On 6/22/2020 7:45 PM, Ivan Godard wrote:
> <moved from "[OT] Anton Ertl has been proven right" to get away from the
> UB wrangling
>
> On 6/22/2020 7:09 PM, Chris M. Thomasson wrote:
> > On 6/22/2020 6:26 PM, Ivan Godard wrote:
> >> On 6/22/2020 5:35 PM,
already...@yahoo.com wrote:
> >>> On Tuesday, June 23, 2020 at 2:28:24 AM UTC+3, Chris M. Thomasson
> wrote:
>
>
> >>> Why would anybody do it?
> >>> Unaligned accesses are good for many things, but atomicity is
> >>> certainly not one of them.
> >>>
> >>
> >> That's one of the reasons why Mill doesn't have hardware locking
> >> primitives but uses transactional semantics instead.
> >
> > Have any problems with live lock? ;^)
>
> That's a real good question, and the answer is we really don't know yet
> but don't believe so. The reason we don't think so is that the hardware
> primitives automatically do a backoff, so lockout is exponentially
> unlikely as the duration increases, as in well known network protocols.
Clever back off schemes can help wrt a transactional setup. I have even
seen some elaborate so-called "contention manager" algorithms in various
STM's over the years. Although, I am wondering if there is an upper
bound on how many failures there can be in a LL/SC on the Mill? Lets
call a failure a spin... Can there theoretically be infinite spins?
One possible case of headaches, have you seen a scenario where a LL/SC
was operating on a reservation granule that was "accidentally" falsely
shared with another piece of unrelated data that another thread works
on? If this other thread stores into this granule, it can cause the the
unrelated LL/SC to fail at will.
false sharing on reservation granule, is bad mojo. Humm, well, what is
the size of a granule on the Mill? Is it really small? Perhaps even a
single byte?
Then there is just very high contention scenarios, no false sharing,
that can still cause a lot of failures, and spins. The system is under
heavy load, oh shi%.
> We realize that a backoff algorithm only gives statistical guarantees,
> as opposed to a round robin which can give a fixed guarantee. This may
> rule out use in certain hard realtime codes that must have the fixed
> guarantee. It's a market choice to abandon such codes, but then any OOO
> or machine with a cache has also made the same market choice.
For sure. Indeed. The problems tend to show up when the system is under
periods of heavy sustained load. Hot spots emerge...
> >Btw, I am not necessarily talking
> > about atomic ops wrt a RMW. I am taking about the ability to execute a
> > remote memory barrier in user space. I assume the Mill is 100%
> > sequentially consistent, right? On x86, there is a way to trigger a bus
> > lock on purpose.
> >
> > Think of something like RCU. The readers do not need to execute any
> > memory barriers or atomic RMW's at all, no transactions, nothing...
>
> The problem with RCU is that the final U must be itself atomic. If you
> arm-bend the data structure enough you can usually get that down to a
> pointer store, which is hardware-atomic. But frequently you really don't
> want to bend the structure: insert into a doubly linked list is just not
> naturally RCU, but it's fine with transactional semantics.

_Objective_.
Copy the forum thread from "On 6/22/2020 7:45" to "anybody do it?", word for word. Rely only on the forum thread above.

_Entries provided_.
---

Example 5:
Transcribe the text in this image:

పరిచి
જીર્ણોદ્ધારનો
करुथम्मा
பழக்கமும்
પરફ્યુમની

_Worked solution_.
On 6/22/2020 7:45 PM, Ivan Godard wrote:
> <moved from "[OT] Anton Ertl has been proven right" to get away from the
> UB wrangling
>
> On 6/22/2020 7:09 PM, Chris M. Thomasson wrote:
> > On 6/22/2020 6:26 PM, Ivan Godard wrote:
> >> On 6/22/2020 5:35 PM,
already...@yahoo.com wrote:
> >>> On Tuesday, June 23, 2020 at 2:28:24 AM UTC+3, Chris M. Thomasson
> wrote:
>
>
> >>> Why would anybody do it?